-- start Selected passage --

Certainly we try to see them. Ironically the early attempts at video based e-learning were focused on the "talking head." Since then I have asked many training professionals and learners what they thought was important in terms of how people learn:

1. Learners "seeing" the instructor and asking questions to the instructor
2. Instructor "seeing" the learners and asking questions to the learners
3. Learners "seeing" each other and asking each other questions

Now if we observe (i.e. remove our blinders:)

Which do you think is actually done most often?
Which do you prefer?
Which do you think is the most effective?
Which is the most difficult to track to provide ROI, root cause analysis and hard metrics?
Which does social learning address the best?


Paul Terlemezian said:
Do you think our industry has a "blind spot?"

Most of us have an opinion about what the automotive, newspaper and mortgage industries seemed unable or unwilling to fix. What about our industry? Are we doing everything right? Is there a common area that people outside our industry can see that we are unable or unwilling to fix from within?
Today I read an article titled: 11 Questions every CIO should ask their IT Manager. My observations of CIO's has helped me to learn that they face similar challenges to those that the CLO faces., so:

I have created questions that are analagous to what a CLO might ask their training manager:

1. Who is making our training decisions?
2. What are we doing to control costs?
3. How many licenses (e.g. LMS, collaborative learning) do we have?
4. Are we using training industry standards?
5. Are we using open learning tools and content?
6. What are we doing to improve the utilization of our existing licenses, classrooms and instructors?
7. Are we using social learning tools and concepts?
8. What will it cost us to migrate from our existing investments?
9. How can we improve our management efficiency?
10. What can be done to improve the management of our inventory?
11. How can we reduce our operational costs?

Does this list surprise you in any way?
Does it reveal a blind spot?
Is it simply a reflection of the "reality of the times?"
I guess it all depends on what is meant by training. It is such a broad church!

Many eLearning providers produce practical training courses that demonstrate exactly how something should be done and even has checks and balances in place so that someone is not able to "move on" to the next stage until they are able to demonstrate that they have properly understood and learned the current stage. The downside with eLearning is that if a procedure is changed within a business, then the course may need to be tweaked, which impacts the upfront investment element.

Classroom based learning is still preferred by many, is adaptable, however relies on tests and exams to prove understanding, which can be a little more formal and requires another level of organisation.

I would agree that many educationalists can be too practical, however I would make the distinction between trainers and, for example, lecturers, who predominantly focus upon the theoretical elements of subject matter, which, although interesting, are often of little practical use to a school or university leaver. As a marketer leaving university 16 years ago (was it really that long ago! :-s ), understanding Ansoff and Porter did little to help me to undertake research involving conjoint analysis. I had to go through a whole new learning curve.

-- end Selected passage --
-- start Excerpted data --

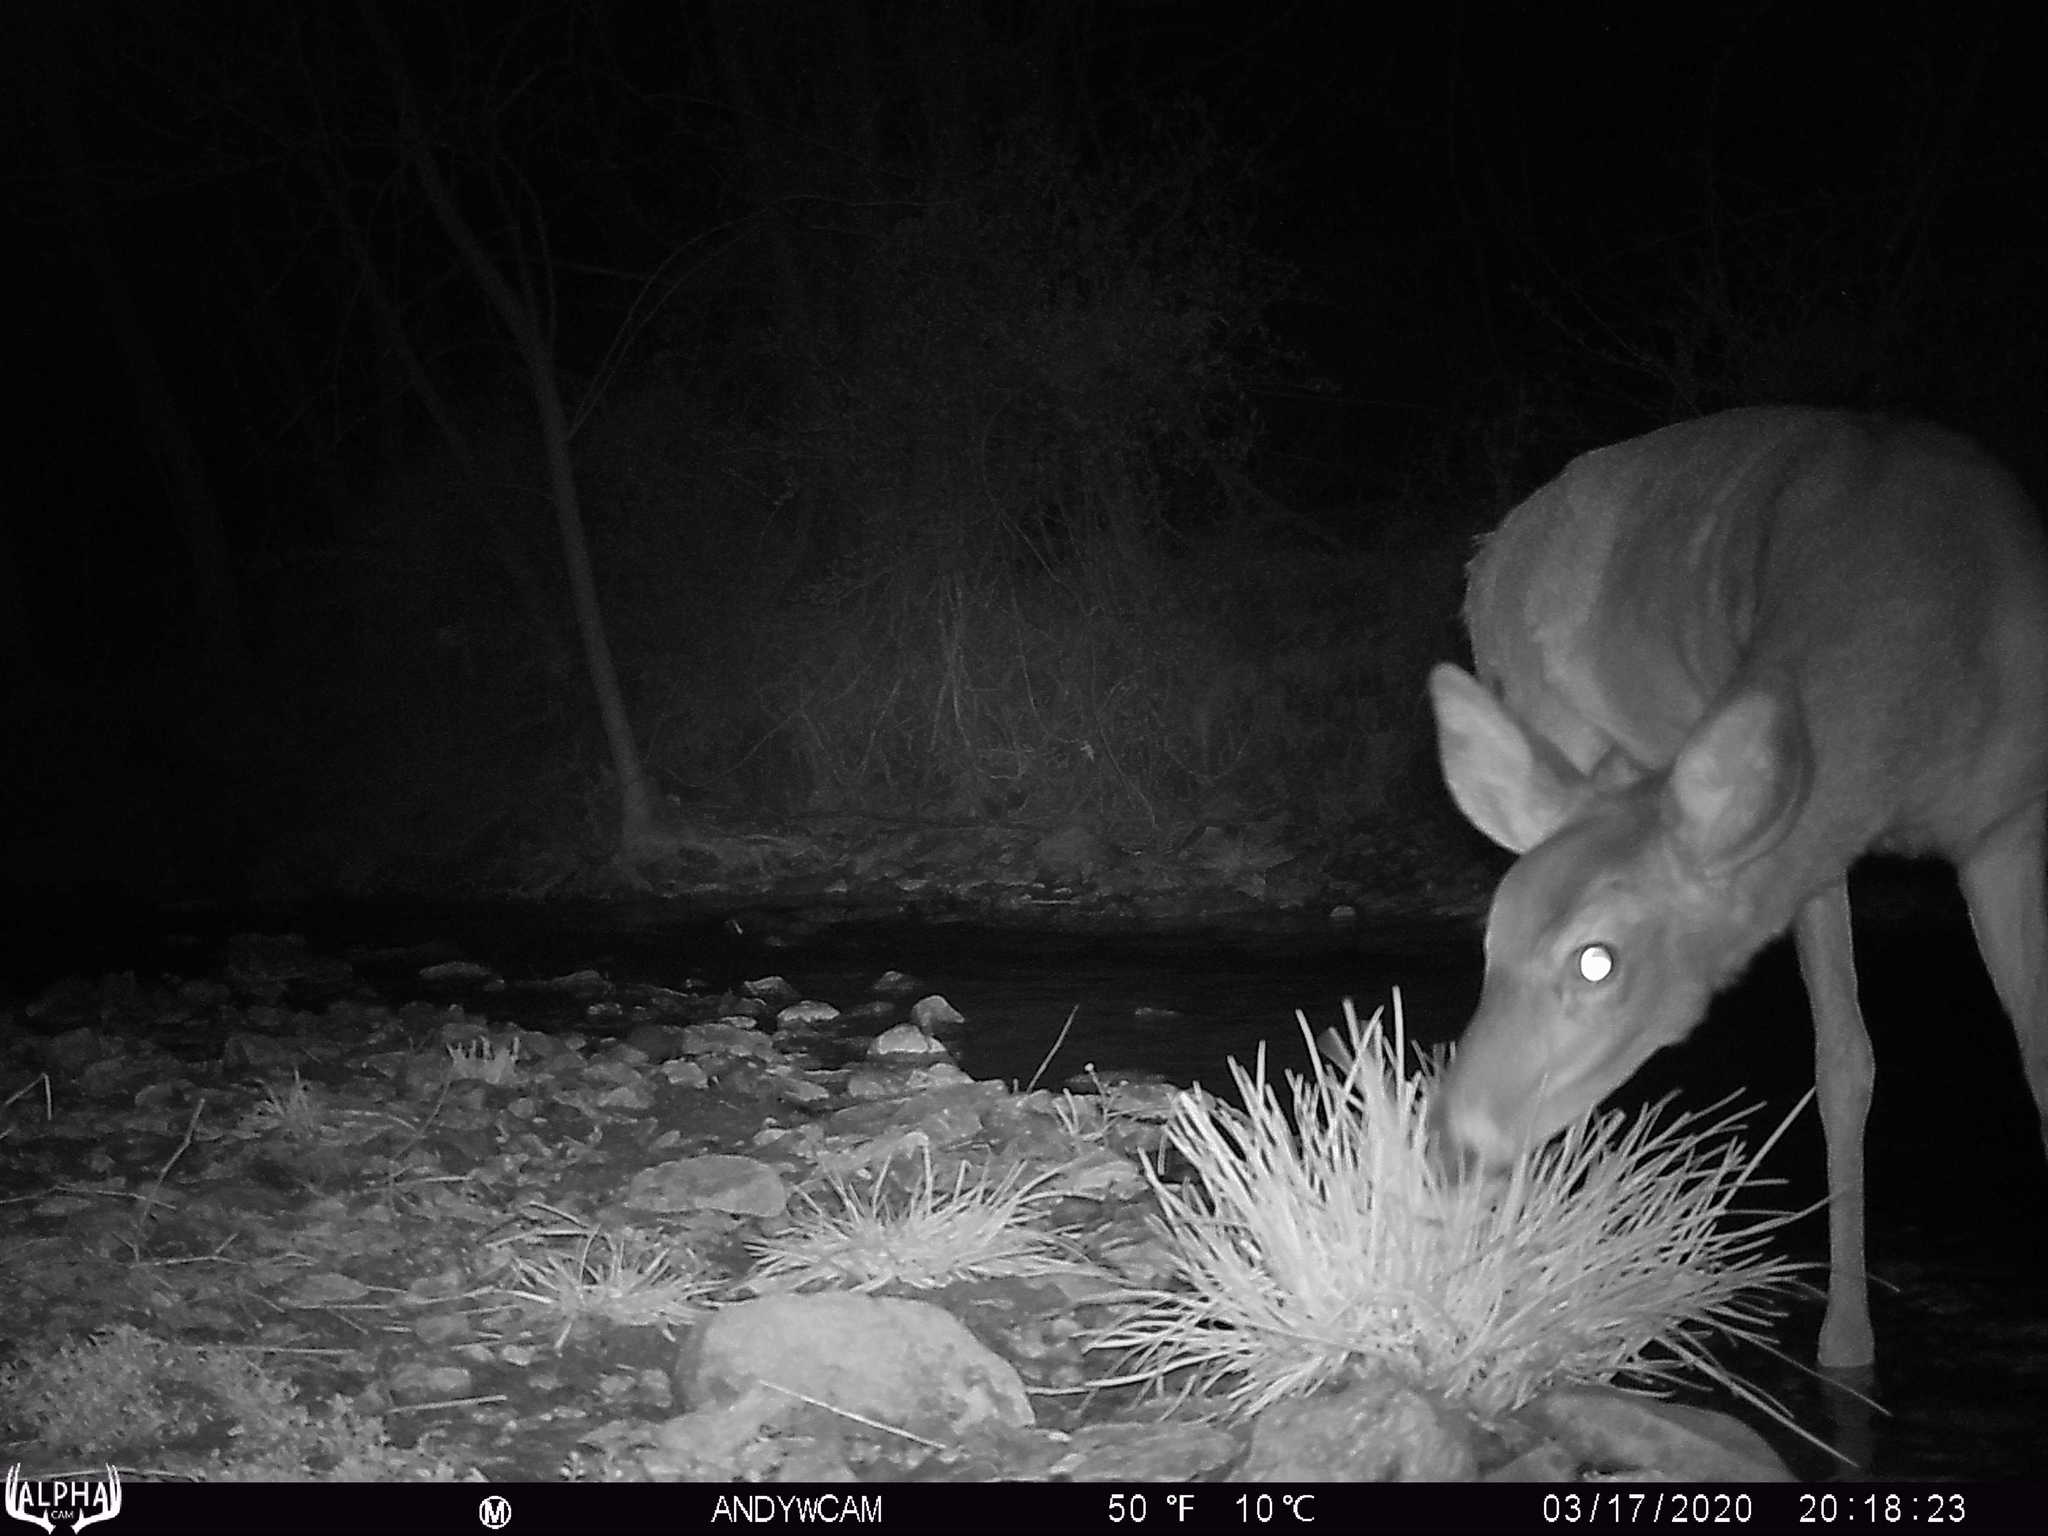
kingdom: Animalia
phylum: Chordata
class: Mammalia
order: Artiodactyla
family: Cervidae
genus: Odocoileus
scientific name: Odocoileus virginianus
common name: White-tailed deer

-- end Excerpted data --
-- start Excerpted data --

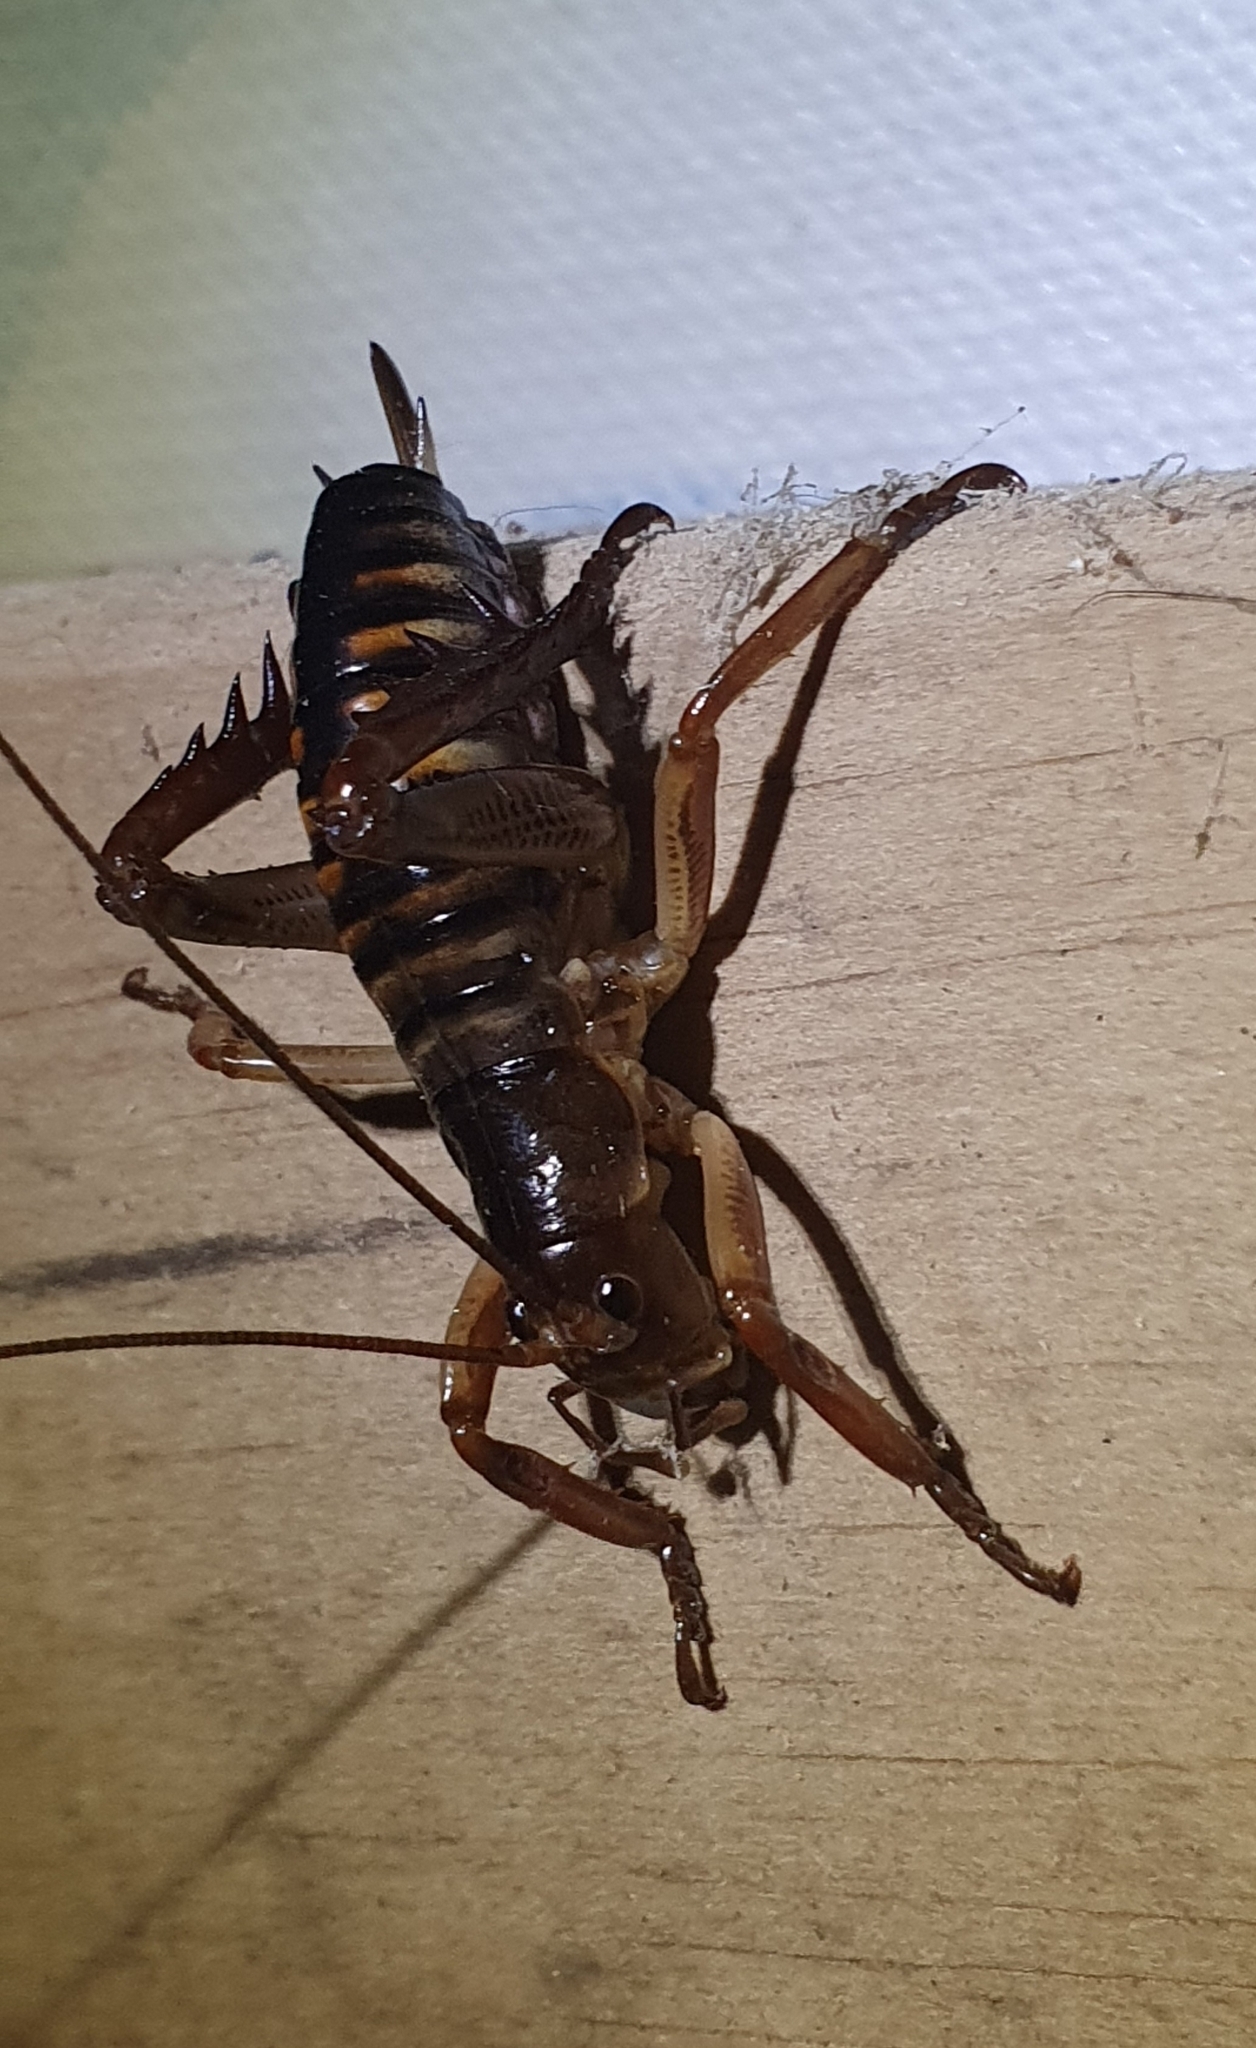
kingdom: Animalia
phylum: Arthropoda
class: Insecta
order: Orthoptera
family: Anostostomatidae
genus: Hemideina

-- end Excerpted data --

Job 1: Retype everything in the training blind-spot discussion from "9. How can we" down to "in any way?".
Job 2: In the training blind-spot discussion, what was the title of the article the writer read?
These rows come from a separate source.

Written answer 1:
9. How can we improve our management efficiency?
10. What can be done to improve the management of our inventory?
11. How can we reduce our operational costs?

Does this list surprise you in any way?

Written answer 2: 11 Questions every CIO should ask their IT Manager